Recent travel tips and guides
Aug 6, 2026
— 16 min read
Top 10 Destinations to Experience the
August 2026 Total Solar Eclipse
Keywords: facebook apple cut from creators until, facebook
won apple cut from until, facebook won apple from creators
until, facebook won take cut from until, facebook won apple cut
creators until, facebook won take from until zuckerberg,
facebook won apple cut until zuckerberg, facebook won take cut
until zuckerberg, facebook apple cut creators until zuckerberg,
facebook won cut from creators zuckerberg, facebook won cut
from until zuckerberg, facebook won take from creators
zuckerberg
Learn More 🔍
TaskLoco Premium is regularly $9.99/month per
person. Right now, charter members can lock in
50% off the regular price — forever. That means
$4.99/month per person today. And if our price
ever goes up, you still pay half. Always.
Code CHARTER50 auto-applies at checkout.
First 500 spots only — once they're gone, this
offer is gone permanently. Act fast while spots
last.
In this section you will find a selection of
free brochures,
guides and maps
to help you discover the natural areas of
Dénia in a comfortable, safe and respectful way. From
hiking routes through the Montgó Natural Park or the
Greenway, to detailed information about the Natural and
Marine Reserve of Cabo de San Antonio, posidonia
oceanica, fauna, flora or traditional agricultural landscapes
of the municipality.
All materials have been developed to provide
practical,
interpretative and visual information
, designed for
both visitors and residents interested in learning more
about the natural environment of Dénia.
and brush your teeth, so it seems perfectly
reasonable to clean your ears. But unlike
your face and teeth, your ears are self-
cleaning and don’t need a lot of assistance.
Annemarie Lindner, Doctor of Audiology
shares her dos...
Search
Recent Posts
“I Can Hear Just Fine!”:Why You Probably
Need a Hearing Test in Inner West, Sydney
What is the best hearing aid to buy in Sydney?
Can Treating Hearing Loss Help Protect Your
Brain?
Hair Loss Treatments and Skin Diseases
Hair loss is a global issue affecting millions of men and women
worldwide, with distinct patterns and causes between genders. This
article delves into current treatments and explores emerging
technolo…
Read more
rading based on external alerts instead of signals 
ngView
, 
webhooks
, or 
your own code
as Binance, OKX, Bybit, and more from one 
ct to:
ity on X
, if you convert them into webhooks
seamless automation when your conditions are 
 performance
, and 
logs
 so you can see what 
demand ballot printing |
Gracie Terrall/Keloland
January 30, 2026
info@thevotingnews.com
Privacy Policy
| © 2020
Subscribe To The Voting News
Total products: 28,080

______

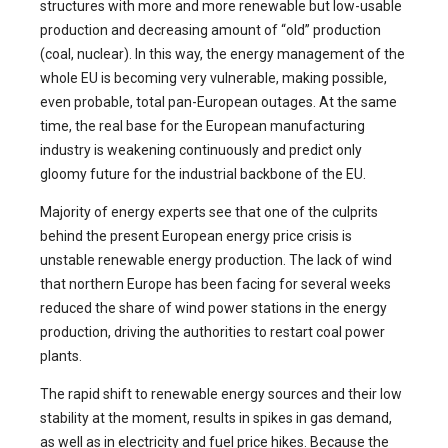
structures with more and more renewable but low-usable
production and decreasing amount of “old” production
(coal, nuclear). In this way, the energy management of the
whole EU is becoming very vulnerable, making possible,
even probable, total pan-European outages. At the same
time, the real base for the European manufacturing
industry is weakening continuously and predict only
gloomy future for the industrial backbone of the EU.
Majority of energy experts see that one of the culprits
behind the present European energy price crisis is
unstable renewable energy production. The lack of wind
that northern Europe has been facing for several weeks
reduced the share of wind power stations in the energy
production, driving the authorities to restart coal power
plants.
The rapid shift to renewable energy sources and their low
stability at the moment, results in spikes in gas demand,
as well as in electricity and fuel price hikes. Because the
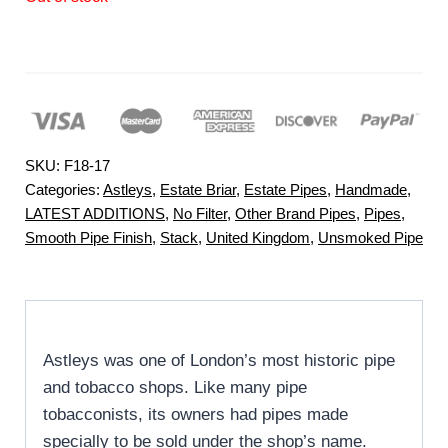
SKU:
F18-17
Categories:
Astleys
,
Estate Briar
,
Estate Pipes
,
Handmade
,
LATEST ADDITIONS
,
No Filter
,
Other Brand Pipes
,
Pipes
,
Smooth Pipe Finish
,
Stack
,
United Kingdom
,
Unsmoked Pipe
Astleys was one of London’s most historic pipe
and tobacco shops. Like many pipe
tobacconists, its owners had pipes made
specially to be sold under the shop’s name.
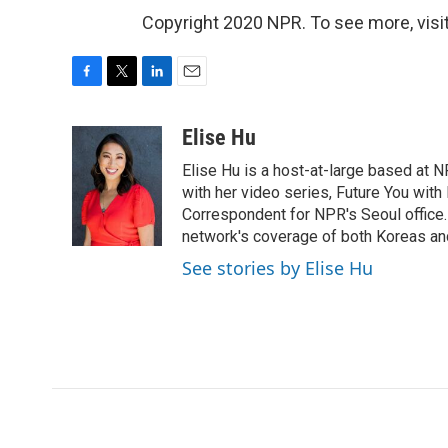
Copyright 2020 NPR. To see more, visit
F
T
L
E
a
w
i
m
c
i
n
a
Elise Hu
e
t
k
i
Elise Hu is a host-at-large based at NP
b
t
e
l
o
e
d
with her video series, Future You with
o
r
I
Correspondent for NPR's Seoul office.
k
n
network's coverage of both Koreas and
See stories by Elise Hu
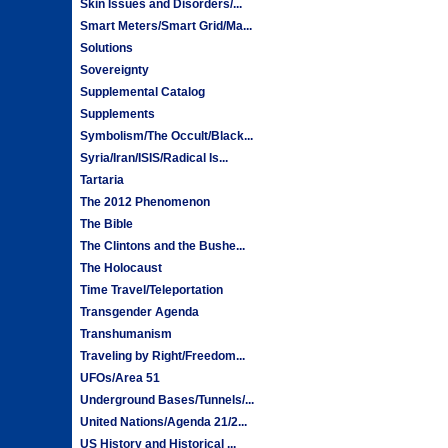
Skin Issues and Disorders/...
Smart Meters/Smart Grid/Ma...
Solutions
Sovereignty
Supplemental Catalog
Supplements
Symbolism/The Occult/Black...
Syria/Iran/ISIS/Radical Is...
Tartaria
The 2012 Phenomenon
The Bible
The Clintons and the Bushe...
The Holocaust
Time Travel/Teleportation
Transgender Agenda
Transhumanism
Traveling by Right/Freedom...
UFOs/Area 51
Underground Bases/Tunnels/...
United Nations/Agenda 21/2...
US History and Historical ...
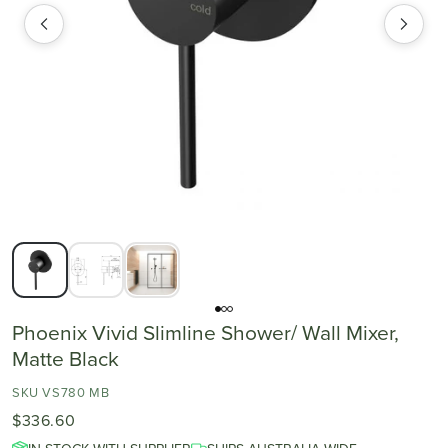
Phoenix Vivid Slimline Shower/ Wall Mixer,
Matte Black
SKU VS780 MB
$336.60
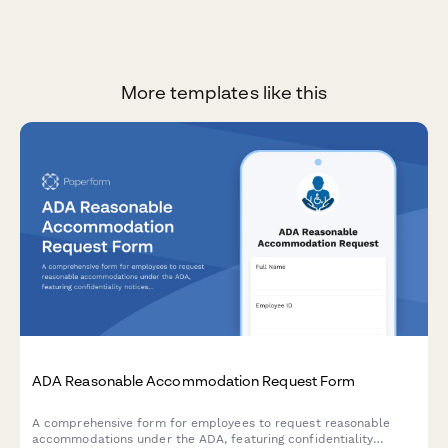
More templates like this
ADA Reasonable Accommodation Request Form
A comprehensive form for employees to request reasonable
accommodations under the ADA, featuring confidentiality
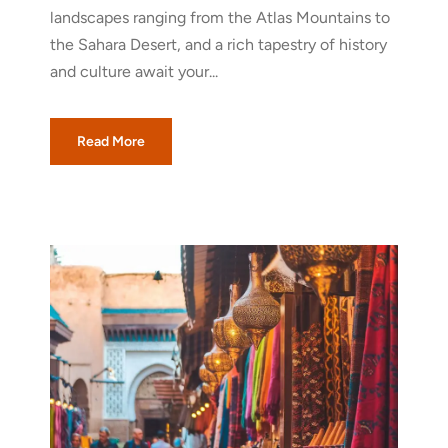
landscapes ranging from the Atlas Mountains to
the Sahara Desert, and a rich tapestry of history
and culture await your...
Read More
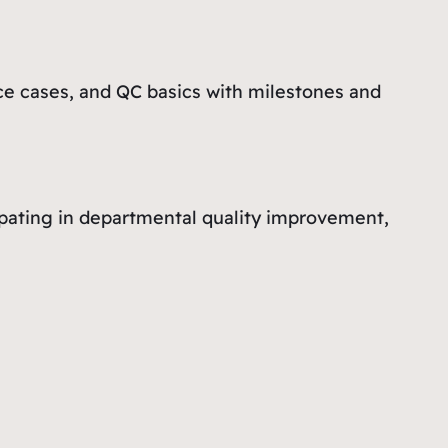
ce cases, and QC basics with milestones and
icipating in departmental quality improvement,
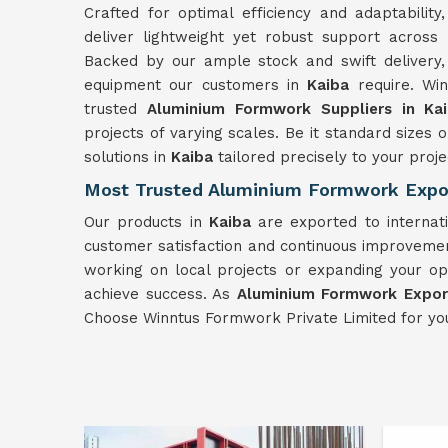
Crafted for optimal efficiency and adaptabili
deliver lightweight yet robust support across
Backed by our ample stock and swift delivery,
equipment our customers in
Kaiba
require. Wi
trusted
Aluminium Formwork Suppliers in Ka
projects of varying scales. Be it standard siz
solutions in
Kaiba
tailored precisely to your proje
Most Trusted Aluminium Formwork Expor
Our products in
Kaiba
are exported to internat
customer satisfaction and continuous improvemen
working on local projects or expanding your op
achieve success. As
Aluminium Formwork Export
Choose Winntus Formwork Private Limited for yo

______

» Brief: Extract exactly and only the lines above from the line containing "Crafted for optimal efficiency and adaptabili" through the line containing "Choose Winntus Formwork", both end lines included.

» Exercise output:
Crafted for optimal efficiency and adaptabili
deliver lightweight yet robust support across
Backed by our ample stock and swift delivery,
equipment our customers in
Kaiba
require. Wi
trusted
Aluminium Formwork Suppliers in Ka
projects of varying scales. Be it standard siz
solutions in
Kaiba
tailored precisely to your proje
Most Trusted Aluminium Formwork Expor
Our products in
Kaiba
are exported to internat
customer satisfaction and continuous improvemen
working on local projects or expanding your op
achieve success. As
Aluminium Formwork Export
Choose Winntus Formwork Private Limited for yo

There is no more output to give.